ますみちゃんが甘えた声で百鬼に言えば、給油をしてもらっている百鬼がニヤつきながら私に言う。
「わははははは!!先輩の言うことが絶対なのは、賢い凛助ならわかってるよなぁ~!?」
「・・・・・わかりました。」
(仕方ない・・・そんなに長い距離でもないし。

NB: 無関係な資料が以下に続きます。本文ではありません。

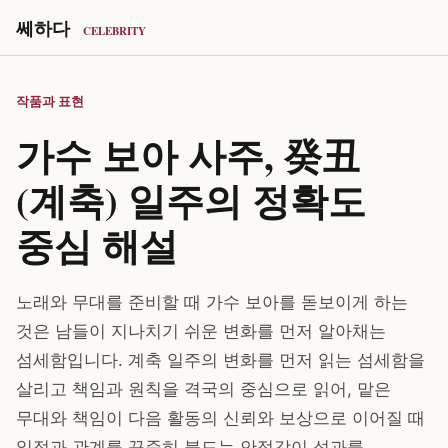
쎄하다
CELEBRITY
작품과 표현
가수 보아 사주, 癸丑
(계축) 일주의 정확도
중심 해설
노래와 무대를 준비할 때 가수 보아를 돋보이게 하는
것은 남들이 지나치기 쉬운 변화를 먼저 알아채는
섬세함입니다. 계축 일주의 변화를 먼저 읽는 섬세함을
살리고 책임과 원칙을 격국의 중심으로 읽어, 맡은
무대와 책임이 다음 활동의 신뢰와 보상으로 이어질 때
일정과 관계를 꾸준히 붙드는 안정감이 성과를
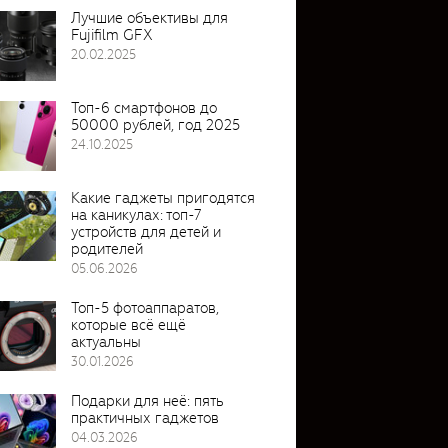
Лучшие объективы для
Fujifilm GFX
20.02.2025
Топ-6 смартфонов до
50000 рублей, год 2025
24.10.2025
Какие гаджеты пригодятся
на каникулах: топ-7
устройств для детей и
родителей
05.06.2026
Топ-5 фотоаппаратов,
которые всё ещё
актуальны
30.01.2026
Подарки для неё: пять
практичных гаджетов
04.03.2026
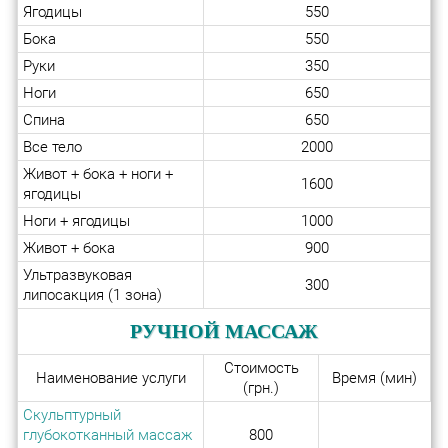
Ягодицы
550
Бока
550
Руки
350
Ноги
650
Спина
650
Все тело
2000
Живот + бока + ноги +
1600
ягодицы
Ноги + ягодицы
1000
Живот + бока
900
Ультразвуковая
300
липосакция (1 зона)
РУЧНОЙ МАССАЖ
Стоимость
Наименование услуги
Время (мин)
(грн.)
Скульптурный
глубокотканный массаж
800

)
「やったー♪りっくんの後ろに乗車できるぅ~♪りっくんありがとーチュ♪」
「えっ!?ちょ、ますみちゃん!?」
完全な不意打ちだった。
げっそりとする私の頬に、シルキロールの上から,ますみちゃんがキスをする。
「こういうことは、人前でしないで下さい!てか、恋人でも彼氏でもない人にしないで下さい!」
「なによ!!モニカお姉様のキスは、素直に受けるくせに!!」
「それは・・・」
「不公平!!ますみも、チューする権利有るんだから!!チュ!」
「わっ!?またして!しかも、反対の頬にしないで下さいよ!!」
(瑞希お兄ちゃんからもらったシルキロールが汚れた!)
「安心して、りっくん♪ますみ、落ちにくいグロストリップ使ってるから、ますみのお顔はキレイなままよ♪」
「ますみちゃんはいいですよ!百鬼さん!!僕のシルキロール、キスマークついてませんか!?」
「わははははは!!黒色だからわかんねぇー!!」
「目立たなければいいという問題ではないのですよ!?」
「えーん!りっくん、ひどーい!ますみをバイ菌扱いするぅ~!」
「いや、そういうつもりでは――――――――!」
「ちょっとお客さん!こちらのお客様を泣かせる発言やめてあげて下さい!」
「へ!?」
気づけば、私にしがみつくますみちゃんの背後に、ガソリンスタンドのスタッフと客が集まっていた。
それも男ばっかり。
そんな野郎どもを代表して、店長のネームをつけた男性が叫ぶ。